Tech firms have been reluctant to acknowledge their role in this process, but after a year where misinformation has taken center stage in American politics, both Facebook and Google have announced plans to tackle fake news sites by cutting off their advertising revenue.

The pair has also teamed up with publications like the New York Times, Washington Post and BuzzFeed, as well as Twitter, to create a coalition designed to promote news literacy among social media users, create a voluntary code of practice, and launch a platform where members can verify questionable stories.

The problem is not simply fake news, though—it’s an emergent property of the way social networks are designed, and it might take more involved solutions to counter it.

Cesar Hidalgo from MIT’s Media Lab suggests that social media networks could introduce high quality articles into peoples’ feeds at random or use algorithms to identify your bias and show you stories from the other end of the political spectrum. EscapeYourBubble is a Chrome extension that does just that.

Fact-checking became a big part of the recent presidential election, but writing in Tech Crunch, Chris Nicholson, co-founder of Skymind and Deeplearning4, argues that machine learning could help to automate the process. Improvements in natural-language processing powered by deep learning mean we can now detect all kinds of patterns in text, so why not detect them in truthfulness too?

With reams of text flowing through the internet every day, computers may be the only things capable of keeping up with the sheer volume. That’s why groups like PolitiFact and Full Fact are building tools designed to analyze content on TV, social media and websites in real-time 24 hours a day, and they say functional products are months rather than years away.

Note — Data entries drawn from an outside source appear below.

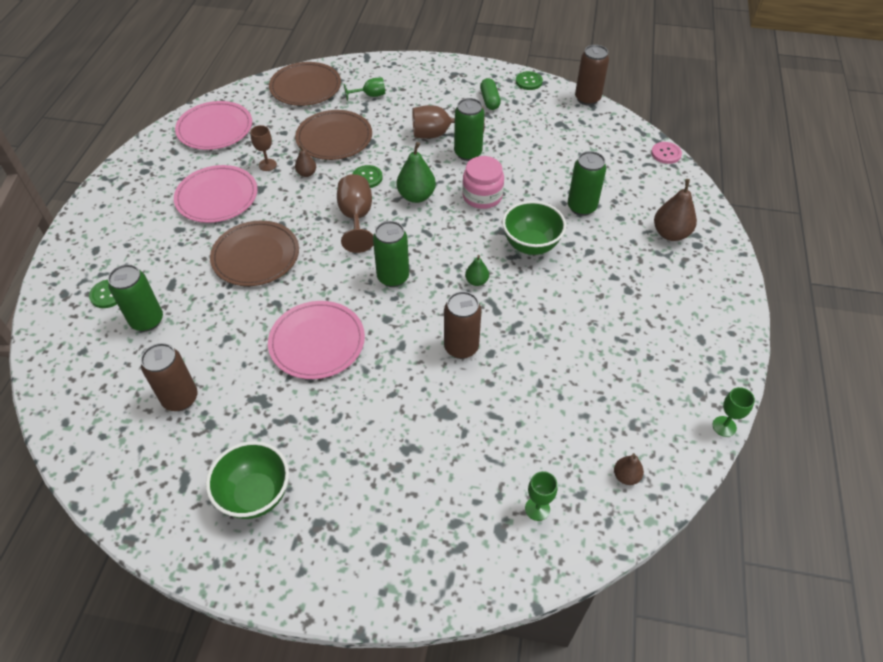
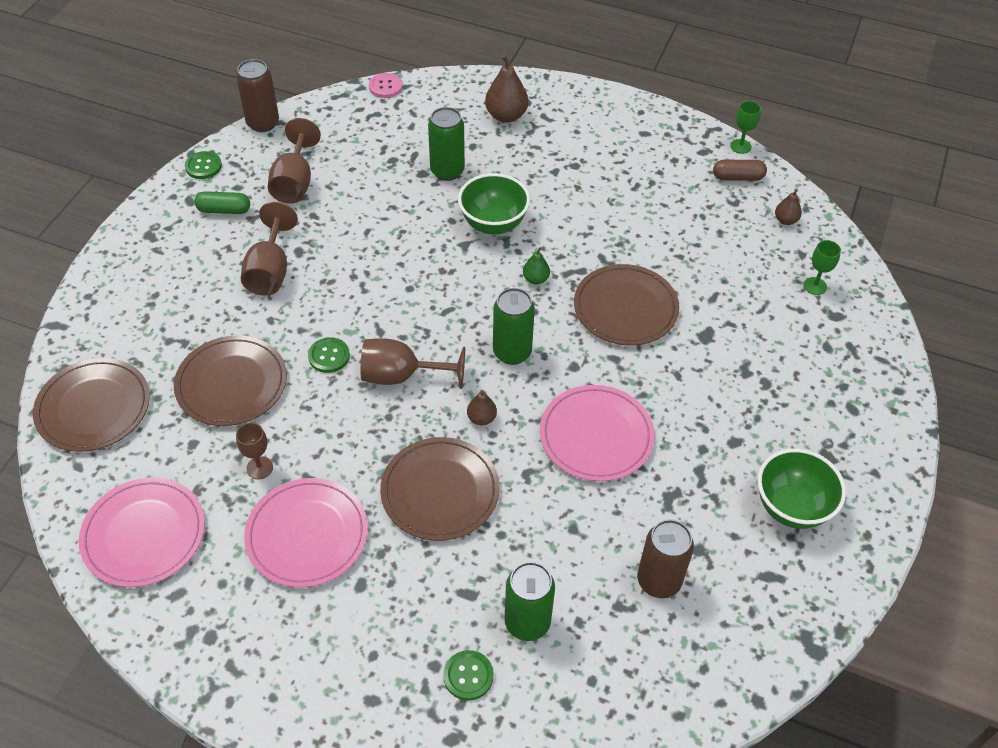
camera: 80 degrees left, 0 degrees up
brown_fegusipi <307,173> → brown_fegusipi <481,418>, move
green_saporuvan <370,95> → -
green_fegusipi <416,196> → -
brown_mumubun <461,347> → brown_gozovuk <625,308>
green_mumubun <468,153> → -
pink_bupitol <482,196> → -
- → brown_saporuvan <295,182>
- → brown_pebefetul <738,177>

The problem with truthfulness, though, is that there are considerable gray areas that can be hard enough to navigate for human fact checkers. Programming that kind of nuance into even the most sophisticated software will be a serious challenge, and brings with it the specter of all-too-human assumptions sneaking into the code.

This highlights a major area of concern for the companies in the crosshairs who have long championed the supposed neutrality of the internet and its democratization of information. As Mark Zuckerberg wrote in his Facebook post announcing the company’s efforts to tackle fake news, “We do not want to be arbiters of truth ourselves.”

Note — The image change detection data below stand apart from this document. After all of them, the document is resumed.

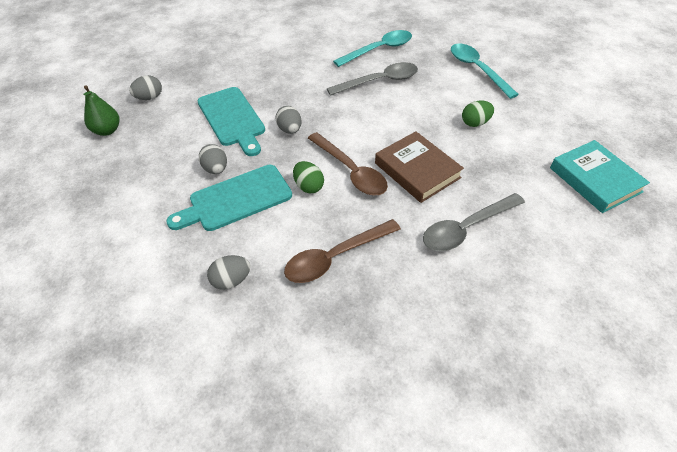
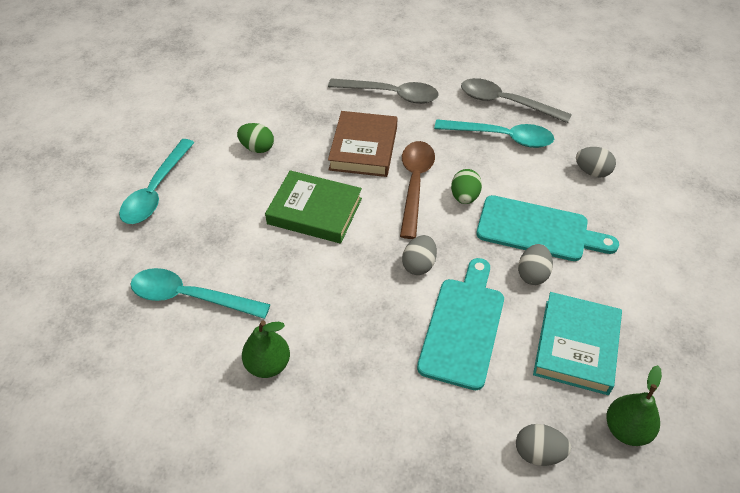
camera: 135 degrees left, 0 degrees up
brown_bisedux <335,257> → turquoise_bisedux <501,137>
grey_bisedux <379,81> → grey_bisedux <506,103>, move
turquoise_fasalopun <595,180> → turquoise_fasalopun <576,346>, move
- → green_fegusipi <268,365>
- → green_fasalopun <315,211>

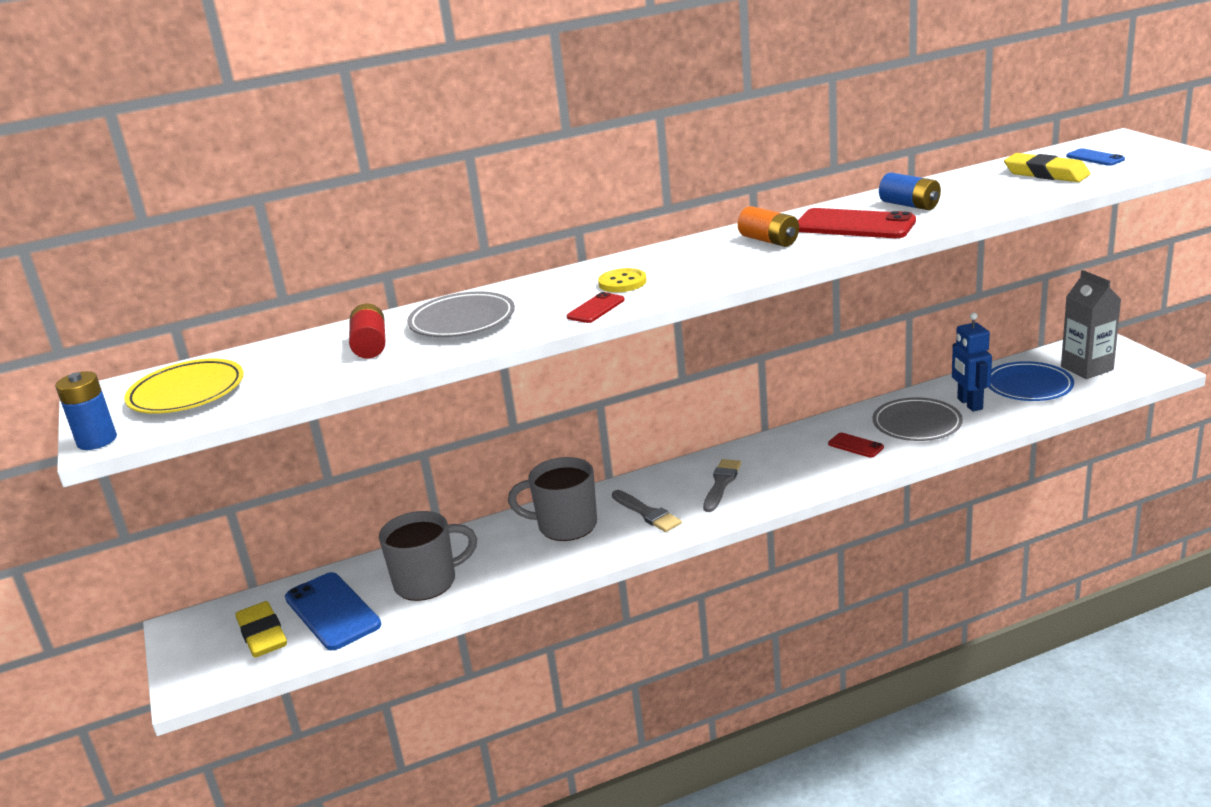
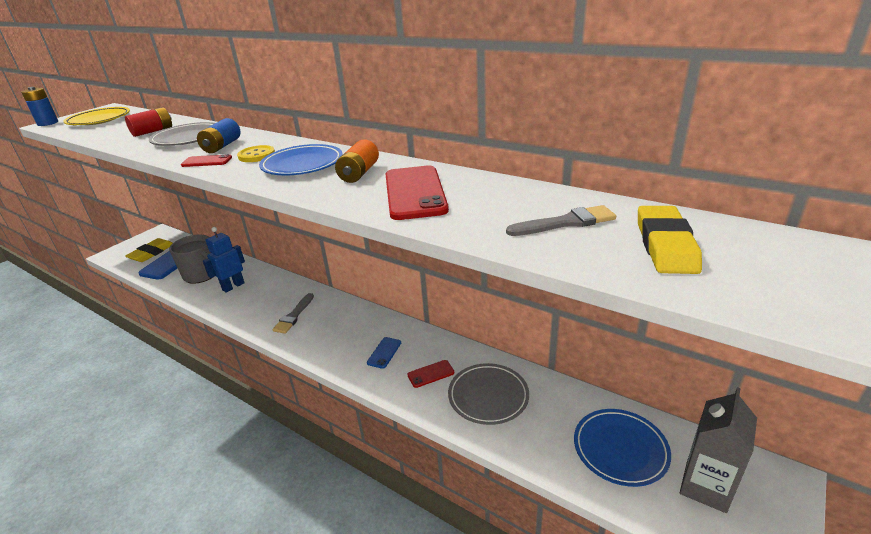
camera: 55 degrees right, 5 degrees up
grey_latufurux <565,525> → -
grey_lutedepax <721,483> → grey_lutedepax <566,223>, move
red_boladufi <855,446> → red_boladufi <431,374>, 60 degrees clockwise
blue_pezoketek <909,205> → blue_pezoketek <222,146>, move
blue_punukulux <969,404> → blue_punukulux <233,286>, move
blue_boladufi <1095,158> → blue_boladufi <384,352>, move
- → blue_gozovuk <302,165>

But this is at odds with the company’s increasingly central role in the distribution of media. Whether they like it or not, decisions made by Facebook are having an instrumental effect on what news people see. Sooner or later they will have to own up to the fact that they are, in fact, a media company and not a technology company.

Internet giants are not the only ones who need to do some soul searching, though. Filter bubbles and echo chambers are not new phenomena; they’re just a digital manifestation of humans’ long-standing tendency towards tribalism. The volume of misinformation and bias churned out by the internet certainly accelerates and exacerbates the problem, but research suggests that, at its heart, it is a human-driven process.

Technology companies undoubtedly need to do more to counteract the negative influence they are having on the public discourse, but technology cannot provide a panacea for human nature. Ultimately, we are the only ones with the power to broaden our own perspective.